Why Sufjan Stevens would name this song Casimir Pulaski day intrigues me. Did the death of his friend occur on this day (March 4th is the feast day of St. Casimir, patron saint of Poland and Lithuania)? Is that alone sufficient? Is there something to this saint's life and death that makes a tragic death especially poignant (he was only 25 when he died, after all)? Does Sufjan Stevens even know about the history of St. Casimir?
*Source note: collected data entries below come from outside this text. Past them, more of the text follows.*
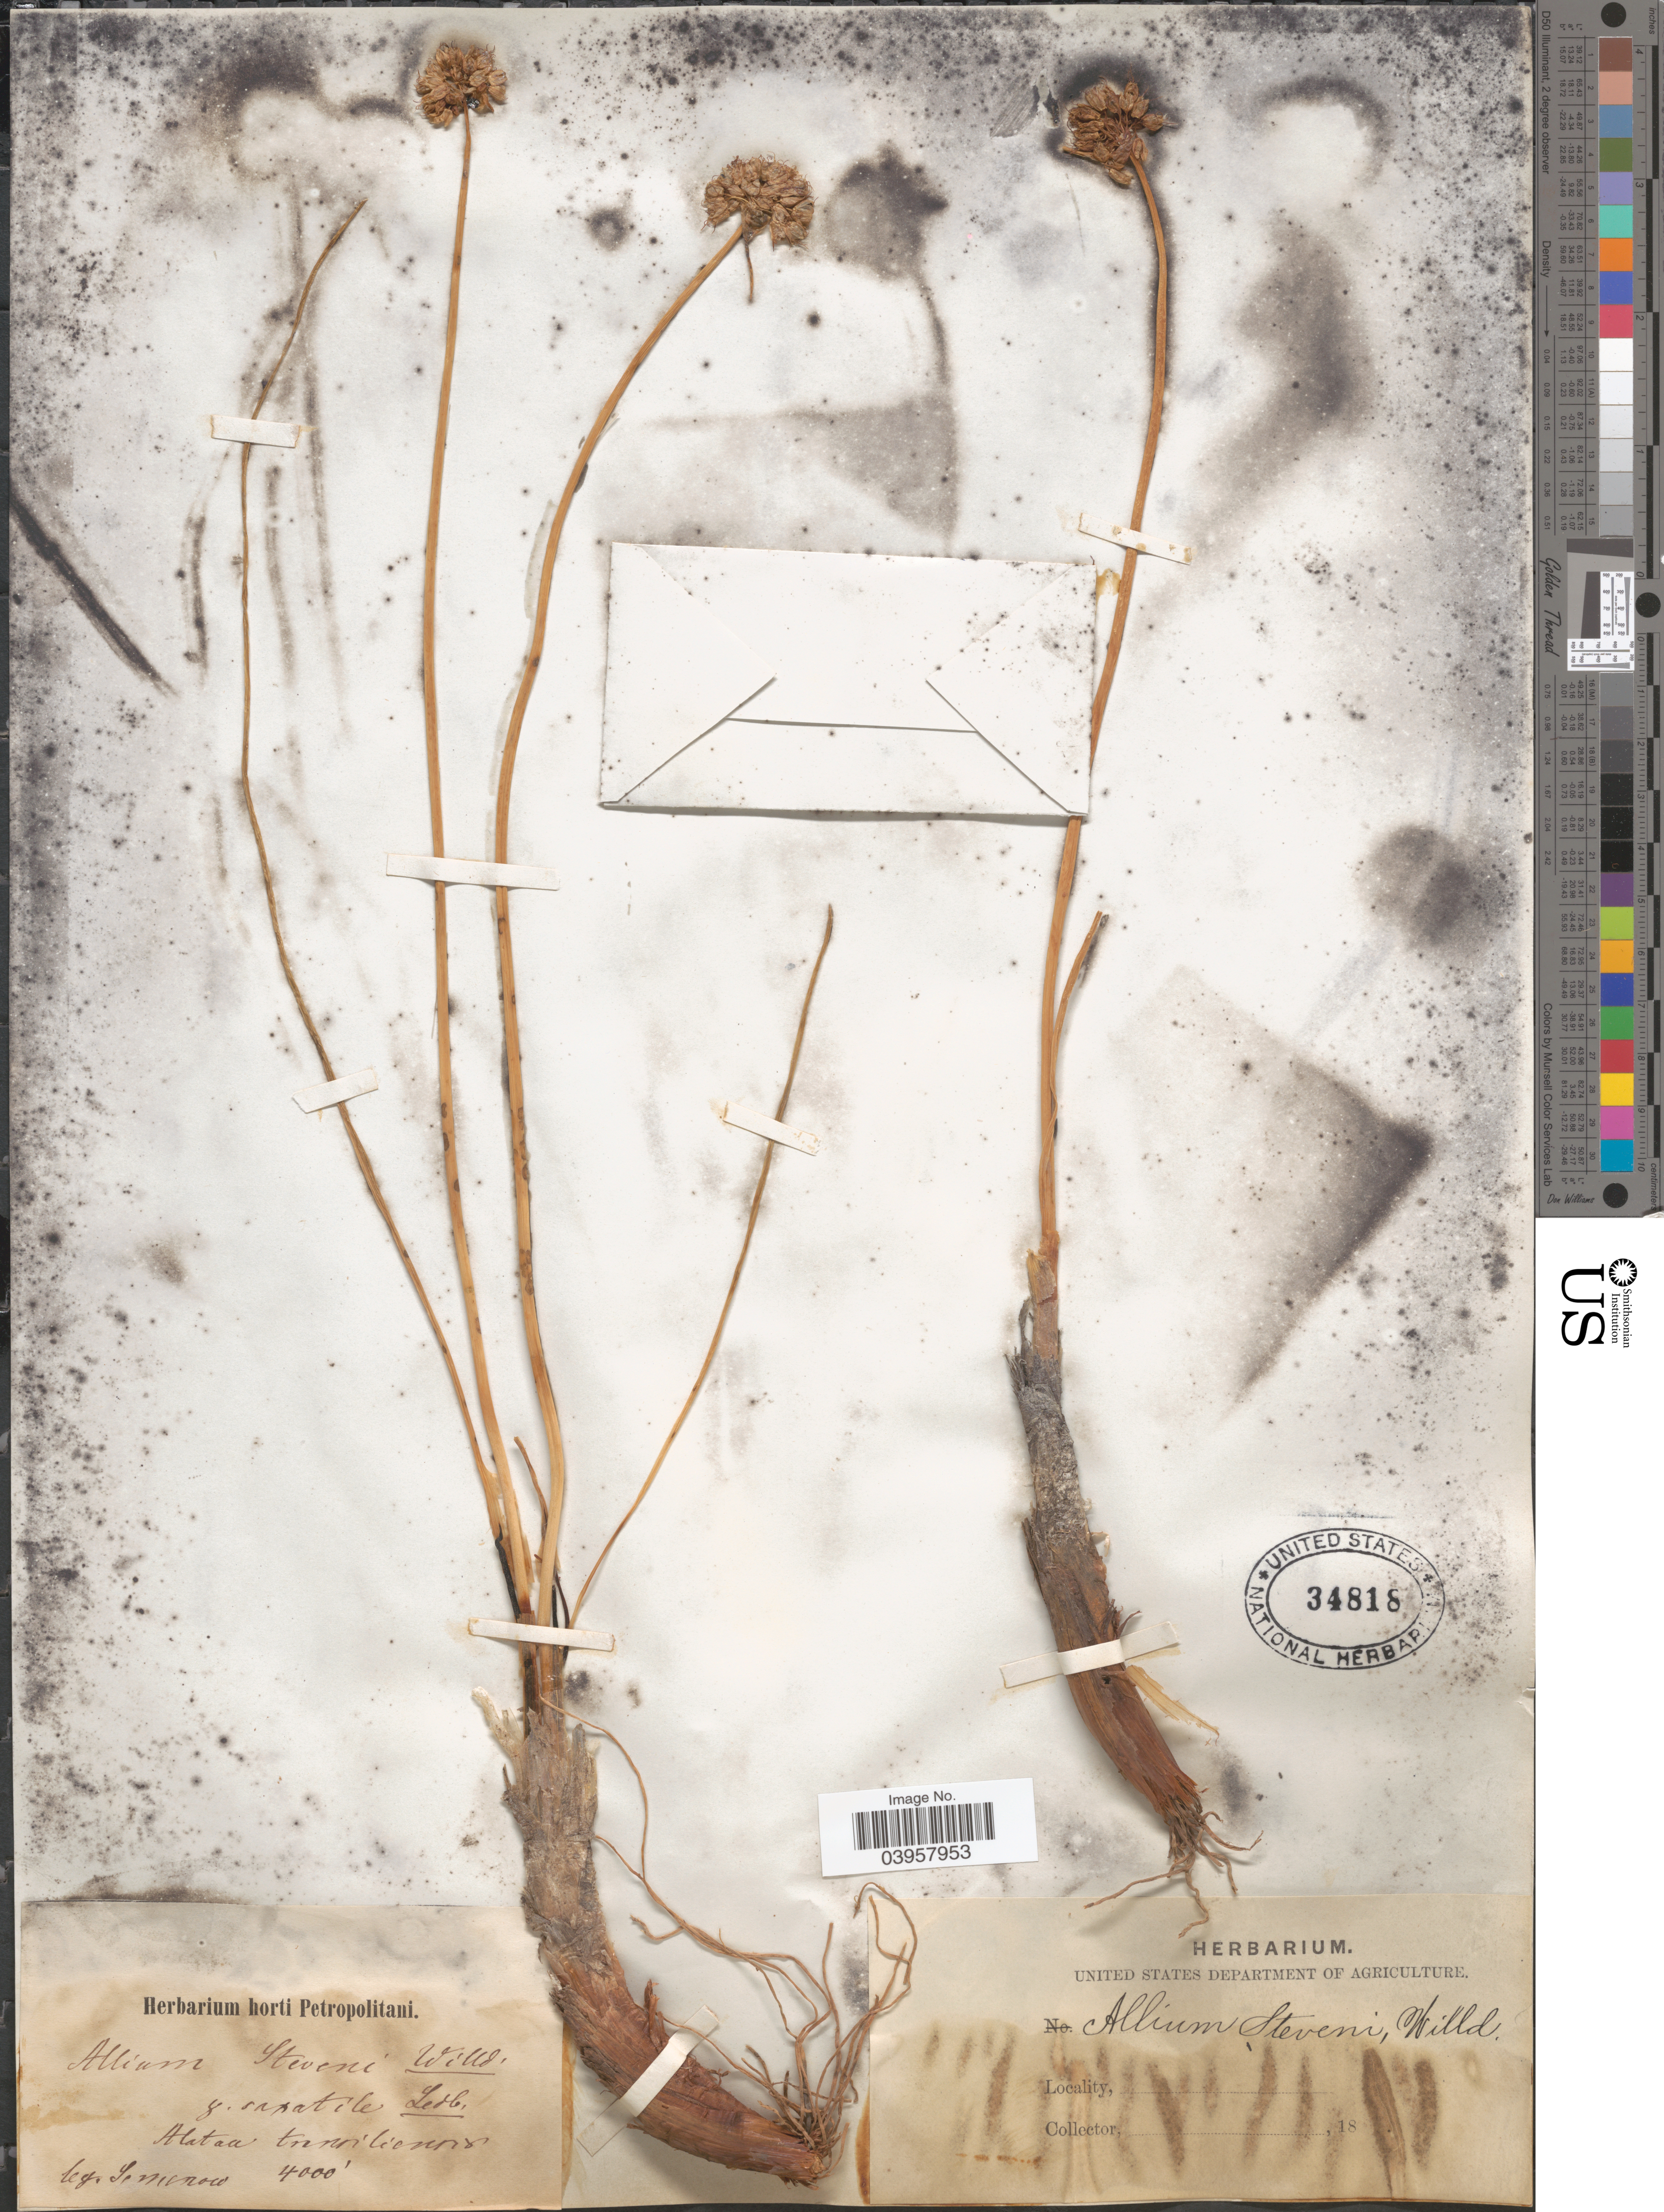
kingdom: Plantae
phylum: Tracheophyta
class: Liliopsida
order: Asparagales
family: Amaryllidaceae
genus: Allium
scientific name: Allium stevenii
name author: Willd. ex Ledeb.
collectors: P. P. Semenov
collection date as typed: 18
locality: Alatau transiliensis.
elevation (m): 1219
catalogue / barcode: US 34818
Or is this all coincidental? Am I ignorant of the impact that Polish culture has on the midwest? Surely this last question is the most important one to be answered in our immediate context of the song about St. Casimir. But I forgot to ask you--have you heard it? No? Well, even if you have, listen again, por favor.
Golden rod and the 4H stone,
The things I brought you
When I found out you had cancer of the bone.
Your father cried on the telephone
And he drove his car into the Navy yard
Just to prove that he was sorry.
In the morning, through the window shade
When the light pressed up against your shoulder blade
I could see what you were reading.
All the glory that the Lord has made
And the complications you could do without
When I kissed you on the mouth.
Tuesday night at the Bible study
We lift our hands and pray over your body,
But nothing ever happens.
I remember at Michael's house
In the living room when you kissed my neck
And I almost touched your blouse.
In the morning, at the top of the stairs
When your father found out what we did that night
And you told me you were scared.
All the glory when you ran outside
With your shirt tucked in and your shoes untied
And you told me not to follow you.
Sunday night when I cleaned the house
I found the card where you wrote it out
With the pictures of your mother.
On the floor at the great divide,
With my shirt tucked in and my shoes untied
I am crying in the bathroom.
In the morning when you finally go
And the nurse runs in with her head hung low
And the cardinal hits the window.
In the morning in the winter shade
On the first of March, on the holiday,
I thought I saw you breathing.
All the glory that the Lord has made
And the complications when I see His face
In the morning in the window.
All the glory when He took our place
But He took my shoulders and He shook my face.
And He takes and He takes and He takes.
The lyrics to this song itself raise many questions. Is Stevens writing from the perspective of the doubter? Or is his viewpoint that of the person full of the most faith of all? The one who can be shaken at their shoulders and face, and not shut out that message, but incorporate such pain and suffering into a larger scheme where God is good, is the one who truly believes. The one who does not demand the world to go their way is the one who grasps their infinitude. But is all contentment apathetic? Or is there room for happiness which rises above the here and the now to contemplate the infinite, and so be content with whether He gives or He takes? To censor this message of questioning is to cease to be, for when questions cease one lacks the faith of a little child, and this is no mere lack, it is one where the little child's clamors are turned away. This is a positive tragedy, not a mere dire dirge dedicated to dearth.
And yet, the question arises, what of those many souls we know who have gone from questioning in a child's tone, to questioning in a plaintive one? Is there a line of delineation between the thinking that is childlike and the thinking that is religulous? Will Occam's razor cut the soul who is too eager to use it? Or does this take us back to asking whether there is such a thing as wrong questions? I think it does. But again, the question I have is: is it not the heart that matters most? Regardless of the questions asked, if the heart is there, it is not only unshakeable, it itself will ask any question without fear of its world being turned upside down. This is why we see young children asking us why the sky is blue. And why did we ever stop asking such questions? Questions, questions, questions.